In [4]:%timeit pd.read_hdf('test.h5','df',where='A = "bar"')
1 loops, best of 3: 205 ms per loop
In [4]:%timeit pd.read_hdf('test_zlib.h5','df',where='A = "bar"')
10 loops, best of 3: 101 ms per loop
I think your issue is one which we filed a bug a while ago here with the PyTables guys. Essentially, when using a compressed store AND specifying expectedrows AND using an indexed columns causes mis-indexing.
The soln is simply NOT to use expectedrows, and rather to ptrepack the file with a specified chunkshape (or AUTO). This is good practice anyhow. Further, not sure if you specifying compression up-front, but it is IMHO better to do this via ptrepack, see docs here. Their is also an issue on SO about this (can't find it right now, essentially if you are creating the file, don't don't index up-front but when you are done appending, if you can).
In any event, creating a test store:
In [1]: df = DataFrame({'A' : [ 'foo%05d' % i for i in range(50000) ]})
In [2]: df = pd.concat([ df ] * 20)
Append 50M rows.
In [4]: store = pd.HDFStore('test.h5',mode='w')

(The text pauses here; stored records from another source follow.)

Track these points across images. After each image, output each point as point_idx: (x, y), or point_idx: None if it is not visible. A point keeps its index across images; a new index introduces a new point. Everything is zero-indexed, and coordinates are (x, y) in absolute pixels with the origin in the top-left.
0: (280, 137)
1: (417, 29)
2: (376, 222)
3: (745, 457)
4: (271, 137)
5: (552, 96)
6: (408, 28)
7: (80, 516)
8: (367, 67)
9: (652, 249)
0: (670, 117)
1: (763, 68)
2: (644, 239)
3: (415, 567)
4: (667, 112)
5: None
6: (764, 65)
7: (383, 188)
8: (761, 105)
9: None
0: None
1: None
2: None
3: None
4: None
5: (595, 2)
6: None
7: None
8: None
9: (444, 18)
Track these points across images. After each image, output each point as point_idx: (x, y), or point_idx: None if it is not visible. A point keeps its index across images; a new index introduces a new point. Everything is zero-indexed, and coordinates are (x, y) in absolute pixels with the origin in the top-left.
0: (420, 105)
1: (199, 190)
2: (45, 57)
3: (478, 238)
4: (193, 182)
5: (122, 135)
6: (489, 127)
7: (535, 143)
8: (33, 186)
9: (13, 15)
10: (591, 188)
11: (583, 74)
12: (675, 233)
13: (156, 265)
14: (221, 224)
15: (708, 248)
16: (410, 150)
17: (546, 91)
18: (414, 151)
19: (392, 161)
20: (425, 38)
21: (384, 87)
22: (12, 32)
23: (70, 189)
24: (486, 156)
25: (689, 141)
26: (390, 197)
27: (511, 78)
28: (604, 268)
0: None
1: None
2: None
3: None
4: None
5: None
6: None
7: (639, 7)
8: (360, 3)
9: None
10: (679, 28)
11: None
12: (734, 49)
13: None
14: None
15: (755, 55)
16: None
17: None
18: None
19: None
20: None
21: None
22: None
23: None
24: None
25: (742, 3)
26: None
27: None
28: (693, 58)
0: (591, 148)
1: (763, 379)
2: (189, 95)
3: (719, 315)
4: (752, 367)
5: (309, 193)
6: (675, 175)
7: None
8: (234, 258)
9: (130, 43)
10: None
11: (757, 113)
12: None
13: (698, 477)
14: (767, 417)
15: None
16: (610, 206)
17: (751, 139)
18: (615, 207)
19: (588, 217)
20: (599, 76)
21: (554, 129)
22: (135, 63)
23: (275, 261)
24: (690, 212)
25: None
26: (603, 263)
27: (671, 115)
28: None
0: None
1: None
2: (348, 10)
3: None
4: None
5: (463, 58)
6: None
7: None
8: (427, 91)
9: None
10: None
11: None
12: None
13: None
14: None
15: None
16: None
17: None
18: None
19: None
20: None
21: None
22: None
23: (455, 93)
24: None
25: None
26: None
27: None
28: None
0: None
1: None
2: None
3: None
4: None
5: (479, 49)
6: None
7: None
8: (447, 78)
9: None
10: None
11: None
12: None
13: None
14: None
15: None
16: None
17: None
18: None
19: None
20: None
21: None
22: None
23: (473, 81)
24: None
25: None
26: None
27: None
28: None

In [6]: for i in range(50):
...: print "%s" % i
...: store.append('df',df,data_columns=['A'])
...:
Here is the table
In [9]: !ptdump -av test.h5
/ (RootGroup) ''
/._v_attrs (AttributeSet), 4 attributes:
[CLASS := 'GROUP',
PYTABLES_FORMAT_VERSION := '2.1',
TITLE := '',
VERSION := '1.0']
/df (Group) ''
/df._v_attrs (AttributeSet), 14 attributes:
[CLASS := 'GROUP',
TITLE := '',
VERSION := '1.0',
data_columns := ['A'],
encoding := None,
index_cols := [(0, 'index')],
info := {1: {'type': 'Index', 'names': [None]}, 'index': {}},
levels := 1,
nan_rep := 'nan',
non_index_axes := [(1, ['A'])],
pandas_type := 'frame_table',
pandas_version := '0.10.1',
table_type := 'appendable_frame',
values_cols := ['A']]
/df/table (Table(50000000,)) ''
description := {
"index": Int64Col(shape=(), dflt=0, pos=0),
"A": StringCol(itemsize=8, shape=(), dflt='', pos=1)}
byteorder := 'little'
chunkshape := (8192,)
autoindex := True
colindexes := {
"A": Index(6, medium, shuffle, zlib(1)).is_csi=False,
"index": Index(6, medium, shuffle, zlib(1)).is_csi=False}
/df/table._v_attrs (AttributeSet), 11 attributes:
[A_dtype := 'string64',
A_kind := ['A'],
CLASS := 'TABLE',
FIELD_0_FILL := 0,
FIELD_0_NAME := 'index',
FIELD_1_FILL := '',
FIELD_1_NAME := 'A',
NROWS := 50000000,
TITLE := '',
VERSION := '2.7',
index_kind := 'integer']
Create a blosc and zlib version.
In [12]: !ptrepack --complib blosc --chunkshape auto --propindexes test.h5 test_blosc.h5
In [13]: !ptrepack --complib zlib --chunkshape auto --propindexes test.h5 test_zlib.h5
In [14]: !ls -ltr *.h5
-rw-rw-r-- 1 jreback users 866182540 Oct 4 20:31 test.h5
-rw-rw-r-- 1 jreback users 976674013 Oct 4 20:36 test_blosc.h5
-rw-rw-r-- 1 jreback users 976674013 Oct 4 2014 test_zlib.h5
Perf is pretty similar (for the found rows)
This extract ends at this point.